Grant Thornton, the London-based professional services firm, points to several sectors that are likely to provide ample investment opportunities in Vietnam in the years ahead, in a report published in April. 

Food and beverage, healthcare, pharmaceuticals and retail all stand to benefit from a burgeoning economy and rising levels of income and urbanization. 

Boston Consulting Group reckons the number of middle-class and affluent consumers in Vietnam will rise from 12 million in 2013 to 33 million in 2020. Renewable energy should also attract a “good level of investment”, the Grant Thornton report adds, due to government incentives that aim to channel capital into the sector.

Another sector to look out for is education, with more wealthy families able to afford private tutoring, schooling and English-language training. A host of private equity-backed deals have peppered the market over the last two years. 

In July 2017, EQT, a Stockholm-based group of 27 funds with €50 billion in raised capital, bought a stake in English teaching service ILA Vietnam for an undisclosed sum.

The next month, Mekong Capital acquired a minority stake in Yola, a provider of content-based English training programmes, for $4.9 million.
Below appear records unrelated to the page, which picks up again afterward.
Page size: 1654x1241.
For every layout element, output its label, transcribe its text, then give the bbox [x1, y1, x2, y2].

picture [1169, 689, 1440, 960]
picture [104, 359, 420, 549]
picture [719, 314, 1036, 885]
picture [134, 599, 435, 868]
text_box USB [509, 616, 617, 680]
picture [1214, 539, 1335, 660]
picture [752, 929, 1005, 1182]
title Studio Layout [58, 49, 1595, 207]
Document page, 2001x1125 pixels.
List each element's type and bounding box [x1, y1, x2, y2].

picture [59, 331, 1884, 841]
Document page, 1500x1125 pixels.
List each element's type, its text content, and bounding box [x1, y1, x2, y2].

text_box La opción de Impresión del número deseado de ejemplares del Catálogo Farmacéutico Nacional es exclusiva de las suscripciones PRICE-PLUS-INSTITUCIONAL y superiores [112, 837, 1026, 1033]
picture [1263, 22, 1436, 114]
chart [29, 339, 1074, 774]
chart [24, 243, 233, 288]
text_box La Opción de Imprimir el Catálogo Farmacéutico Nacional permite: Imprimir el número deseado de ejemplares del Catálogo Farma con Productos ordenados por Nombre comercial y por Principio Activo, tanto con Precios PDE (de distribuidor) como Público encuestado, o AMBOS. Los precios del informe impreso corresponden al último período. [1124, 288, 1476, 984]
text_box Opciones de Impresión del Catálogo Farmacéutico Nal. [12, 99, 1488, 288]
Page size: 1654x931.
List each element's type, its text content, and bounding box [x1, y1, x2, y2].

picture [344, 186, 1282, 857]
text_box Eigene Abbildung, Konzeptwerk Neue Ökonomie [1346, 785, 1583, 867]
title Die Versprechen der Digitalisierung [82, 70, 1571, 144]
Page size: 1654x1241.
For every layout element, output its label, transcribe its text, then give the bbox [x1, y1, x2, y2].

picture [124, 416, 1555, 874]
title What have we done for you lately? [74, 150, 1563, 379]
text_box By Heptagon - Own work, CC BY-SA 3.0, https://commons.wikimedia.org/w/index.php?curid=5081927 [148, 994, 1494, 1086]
Last October, Mekong – again – sold its stake in Vietnam Australia International School (VAS) to US buyout giant TPG Capital, for $25 million. 

Mekong invested $6 million in VAS in April 2010, helping the firm to develop into a network of campuses with 6,300 students.

Digital commerce is another target for buyout firms. In August this year, a consortium including Japan’s Daiwa PI Partners and SoftBank Ventures Korea invested $51 million in online marketplace Sendo Technology, a division of FPT Corporation, Vietnam’s largest e-commerce retailer. Sendo said it will use the funds to boost sales to $1 billion by 2020.

Investors are also eyeing government efforts to sell stakes in state enterprises. Hanoi raised $6.4 billion in 2017 by divesting shares in companies including brewer Sabeco and dairy producer Vinamilk, according to data from the State Capital Investment Corporation, a government fund that manages most of Vietnam’s listed state firms.

“This is an important step forward for the industry,” notes one investor. “For years, the problem in Vietnam was there weren’t enough big firms – sure things – to invest in. As the state divests more, those opportunities will present themselves.”